Ausgangstext
Literaturhinweise
Folgende deutschsprachige Titel sind zur Einführung besonders geeignet:

Ian G. Barbour
Die leicht verständliche Einführung des Altmeisters im Gespräch von Theologie und Naturwissenschaften orientiert sich an den möglichen Relationen zwischen den beiden Disziplinen, als da sind Konflikt, Unabhängigkeit, Dialog und Integration. So leicht die Orientierung aufgrund dessen ist, so gross ist dabei die Gefahr einer zu schematischen Darstellung.

Patrick Becker
Patrick Becker, Kein Platz für Gott? Theologie im Zeitalter der Naturwissenschaften, Pustet 2009
Ein Werk von einem noch nicht so bekannten Autor, der aber anschaulich in die Materie einzuführen weiß. Ein Schwerpunkt des Buches liegt auf der Diskussion um Gehirn und Geist, wobei man fragen kann, ob die starke Rezeption von Bohms quantentheoretischen Überlegungen Sinn macht.

Datensatz
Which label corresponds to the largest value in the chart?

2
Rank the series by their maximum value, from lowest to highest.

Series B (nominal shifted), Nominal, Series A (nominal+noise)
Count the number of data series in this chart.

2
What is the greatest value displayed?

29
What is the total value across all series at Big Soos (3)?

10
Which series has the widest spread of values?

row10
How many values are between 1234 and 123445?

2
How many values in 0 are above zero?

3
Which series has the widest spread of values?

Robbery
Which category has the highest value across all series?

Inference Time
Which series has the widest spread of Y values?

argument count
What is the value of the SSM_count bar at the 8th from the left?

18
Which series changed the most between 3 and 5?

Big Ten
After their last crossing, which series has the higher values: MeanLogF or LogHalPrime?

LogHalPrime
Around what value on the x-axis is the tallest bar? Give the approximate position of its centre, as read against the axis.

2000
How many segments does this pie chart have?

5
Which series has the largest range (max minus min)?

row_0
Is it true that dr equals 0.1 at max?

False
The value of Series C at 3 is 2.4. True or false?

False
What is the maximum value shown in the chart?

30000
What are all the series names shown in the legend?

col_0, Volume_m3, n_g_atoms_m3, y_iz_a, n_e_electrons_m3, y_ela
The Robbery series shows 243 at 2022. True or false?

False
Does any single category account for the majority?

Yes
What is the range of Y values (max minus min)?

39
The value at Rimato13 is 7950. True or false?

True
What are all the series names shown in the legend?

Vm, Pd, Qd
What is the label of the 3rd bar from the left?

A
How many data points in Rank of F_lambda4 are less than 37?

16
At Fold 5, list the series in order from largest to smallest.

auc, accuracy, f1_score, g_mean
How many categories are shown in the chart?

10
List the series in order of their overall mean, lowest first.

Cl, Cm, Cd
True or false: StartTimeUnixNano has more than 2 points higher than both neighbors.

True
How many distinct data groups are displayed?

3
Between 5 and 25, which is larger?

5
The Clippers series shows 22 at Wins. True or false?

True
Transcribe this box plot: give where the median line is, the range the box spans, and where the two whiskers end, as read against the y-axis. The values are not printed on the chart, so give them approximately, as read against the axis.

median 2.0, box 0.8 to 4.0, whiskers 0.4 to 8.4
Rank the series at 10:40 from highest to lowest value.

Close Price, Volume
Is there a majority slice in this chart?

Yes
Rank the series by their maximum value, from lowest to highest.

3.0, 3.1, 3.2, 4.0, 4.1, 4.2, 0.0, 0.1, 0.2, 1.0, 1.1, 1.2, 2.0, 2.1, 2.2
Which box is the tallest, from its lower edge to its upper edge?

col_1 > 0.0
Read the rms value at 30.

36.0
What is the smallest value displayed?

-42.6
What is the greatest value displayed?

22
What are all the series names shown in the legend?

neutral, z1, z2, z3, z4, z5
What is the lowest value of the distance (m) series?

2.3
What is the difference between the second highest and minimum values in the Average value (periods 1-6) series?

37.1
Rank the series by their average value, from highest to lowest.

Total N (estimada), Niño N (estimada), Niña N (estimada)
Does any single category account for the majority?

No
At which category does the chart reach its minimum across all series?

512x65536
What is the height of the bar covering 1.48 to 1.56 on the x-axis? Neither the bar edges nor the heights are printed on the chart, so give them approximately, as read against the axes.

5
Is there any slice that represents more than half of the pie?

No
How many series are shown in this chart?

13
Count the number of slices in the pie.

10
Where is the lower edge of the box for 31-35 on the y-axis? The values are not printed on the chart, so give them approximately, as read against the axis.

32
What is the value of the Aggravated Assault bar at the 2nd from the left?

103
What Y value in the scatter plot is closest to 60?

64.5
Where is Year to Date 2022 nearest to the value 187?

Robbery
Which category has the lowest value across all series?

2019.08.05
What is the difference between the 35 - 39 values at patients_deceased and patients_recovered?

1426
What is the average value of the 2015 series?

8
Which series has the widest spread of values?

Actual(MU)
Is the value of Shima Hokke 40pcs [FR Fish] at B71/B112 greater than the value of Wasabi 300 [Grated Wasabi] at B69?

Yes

Arbeitsauftrag 1
Führen Sie alle möglichen Relationen zwischen Theologie und Naturwissenschaften auf, an denen sich die Einführung von Ian G. Barbour laut den Literaturhinweisen orientiert.
Arbeitsauftrag 2
Warum fällt die Orientierung in der Einführung von Ian G. Barbour laut den Literaturhinweisen leicht? Antworten Sie in ein bis drei Sätzen.
Arbeitsauftrag 3
Schreiben Sie aus den Literaturhinweisen den Abschnitt ab, der mit den Worten „Ian G. Barbour“ beginnt und mit „zu schematischen Darstellung.“ endet.

Ergebnis 1
Konflikt, Unabhängigkeit, Dialog, Integration

Ergebnis 2
Die Einführung orientiert sich an den möglichen Relationen zwischen Theologie und Naturwissenschaften, nämlich Konflikt, Unabhängigkeit, Dialog und Integration. Aufgrund dieser Gliederung ist die Orientierung leicht.

Ergebnis 3
Ian G. Barbour
Die leicht verständliche Einführung des Altmeisters im Gespräch von Theologie und Naturwissenschaften orientiert sich an den möglichen Relationen zwischen den beiden Disziplinen, als da sind Konflikt, Unabhängigkeit, Dialog und Integration. So leicht die Orientierung aufgrund dessen ist, so gross ist dabei die Gefahr einer zu schematischen Darstellung.